From Software’s Valley of Death by Raj De Datta:
Let’s say you want to build a $100M recurring revenue SaaS business. There are really only two fundamental ways of doing it:
1. Tackle the enterprise: Sell 1000 companies @ least $100,000 per year deals with a market size of at least 5,000 companies.
2. Tackle the small & medium business: Sell 100,000 companies @ least $1,000 per year deals with a market size of at least 500,000 companies.
The valley of death is often in the middle. It’s the company with the long sales cycle (often because you are selling something that is pretty complicated to enterprises). You still require expensive sales people, have a limited market size and low price points (often $5,000 to $30,000 a year. ) Over time, the model simply doesn’t work.
The valley of death is totally avoidable, but only if you deal with it pretty early in the lifecycle of your start-up.
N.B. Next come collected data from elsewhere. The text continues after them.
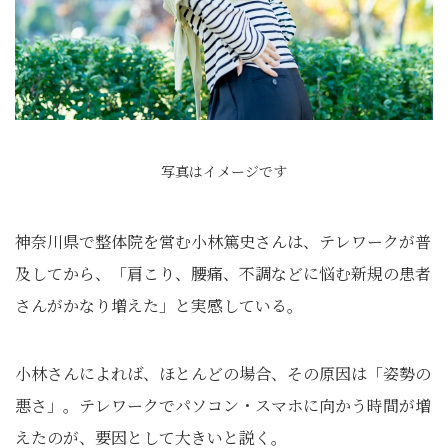
写真はイメージです
神奈川県で整体院を営む小林篤史さんは、テレワークが普
及してから、「肩こり、腰痛、不調などに悩む新規の患者
さんがかなり増えた」と実感している。
小林さんによれば、ほとんどの場合、その原因は「姿勢の
悪さ」。テレワークでパソコン・スマホに向かう時間が増
えたのが、要因として大きいと説く。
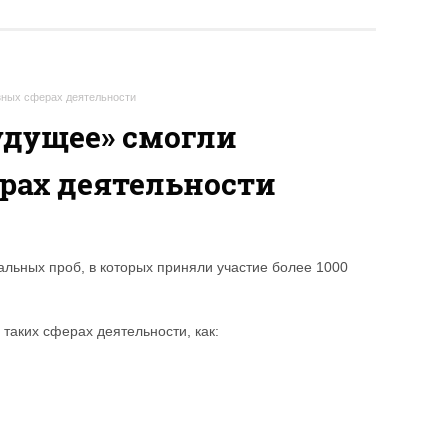
азных сферах деятельности
удущее» смогли
ерах деятельности
альных проб, в которых приняли участие более 1000
аких сферах деятельности, как:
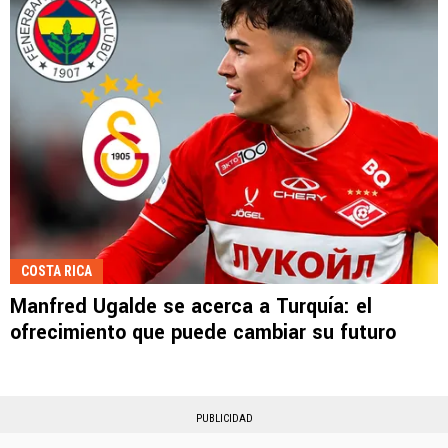
COSTA RICA
Manfred Ugalde se acerca a Turquía: el
ofrecimiento que puede cambiar su futuro
PUBLICIDAD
Basically, you’ve got to pick your market segment in tandem with your product. You’re either enterprise, or you are mid-market (at least initially). You can’t be both.
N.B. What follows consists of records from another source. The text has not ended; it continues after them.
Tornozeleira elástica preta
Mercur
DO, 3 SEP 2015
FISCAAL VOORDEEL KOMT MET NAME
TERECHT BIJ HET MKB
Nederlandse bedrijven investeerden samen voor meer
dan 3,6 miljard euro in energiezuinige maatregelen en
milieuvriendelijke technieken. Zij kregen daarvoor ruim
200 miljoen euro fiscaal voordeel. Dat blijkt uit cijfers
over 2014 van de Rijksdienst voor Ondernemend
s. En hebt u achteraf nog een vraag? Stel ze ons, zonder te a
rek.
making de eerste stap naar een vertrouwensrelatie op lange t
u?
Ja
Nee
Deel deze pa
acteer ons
From What does, “it’s too expensive,” mean? by Seth Godin:
What does, “it’s too expensive,” mean?
“It’s too expensive,” rarely means, “we can’t afford it.” Often, it actually means, “it’s not worth it.” This is a totally different analysis, of course.
Culturally, we create boundaries for what something is worth. A pomegranate juice on the streets of Istanbul costs a dollar, and it’s delicious. The same juice in New York would be seen as a bargain for five times as much money. Clearly, we’re not discussing the ability to pay nor are we considering the absolute value of a glass of juice. No, it’s about our expectation of what people like us pay for something like that.
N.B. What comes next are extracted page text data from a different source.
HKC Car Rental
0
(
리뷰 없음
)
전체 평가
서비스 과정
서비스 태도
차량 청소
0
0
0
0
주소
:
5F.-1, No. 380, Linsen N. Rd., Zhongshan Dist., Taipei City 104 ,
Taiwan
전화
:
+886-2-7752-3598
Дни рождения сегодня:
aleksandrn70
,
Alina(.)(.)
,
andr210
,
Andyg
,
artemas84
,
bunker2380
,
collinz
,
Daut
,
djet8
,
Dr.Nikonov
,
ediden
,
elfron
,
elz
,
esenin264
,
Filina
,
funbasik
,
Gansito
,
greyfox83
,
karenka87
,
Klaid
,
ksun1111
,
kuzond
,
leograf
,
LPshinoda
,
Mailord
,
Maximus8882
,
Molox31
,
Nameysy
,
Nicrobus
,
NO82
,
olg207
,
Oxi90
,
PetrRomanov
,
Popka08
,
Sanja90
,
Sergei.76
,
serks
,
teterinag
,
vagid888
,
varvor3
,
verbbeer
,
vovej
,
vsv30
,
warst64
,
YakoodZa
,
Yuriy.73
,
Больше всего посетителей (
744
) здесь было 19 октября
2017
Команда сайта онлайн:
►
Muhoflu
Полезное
Start with a tribe or community that in fact does value what you do. And then do an ever better job of explaining and storytelling, increasing the perceived value instead of lowering the price. (Even better, actually increase the value delivered).
Over time, as influencers within a tribe embrace the higher value (and higher price) then the culture starts to change. When people like us start to pay more for something like that, it becomes natural (and even urgent) for us to pay for it too.
(1) “Start with a tribe or community that in fact does value what you do.” Cf. The biggest risk of freemium.
(2) Thank you Daniel Reidler for introducing me to Seth Godin’s remarkable blog.
From 37 Signals’ founder Jason Fried:
The good news about pricing is that you can guess, be wrong, but still be right enough to build a great sustainable business. Maybe you’re leaving some money on the table, but, like my dad always says, no one ever went broke making a profit. However, you are not allowed to ask people:
- “What would you pay for this?”
- “Would you buy this for $20?”
- “How much do you think this is worth?”
- “What’s the most you’d pay?”
And these are the questions I hear people asking over and over. You can’t ask people who haven’t paid how much they’re willing to pay. Their answers don’t matter because there’s no cost to saying “yes” ”$20” “no” ”$100”. They all cost the same – nothing. The only answers that matter are dollars spent. People answer when they pay for something. That’s the only answer that really matters. So put a price on it and put it up for sale. If people buy that’s a yes. Change the price. If people buy, that’s a yes. If people stop buying, that’s a no.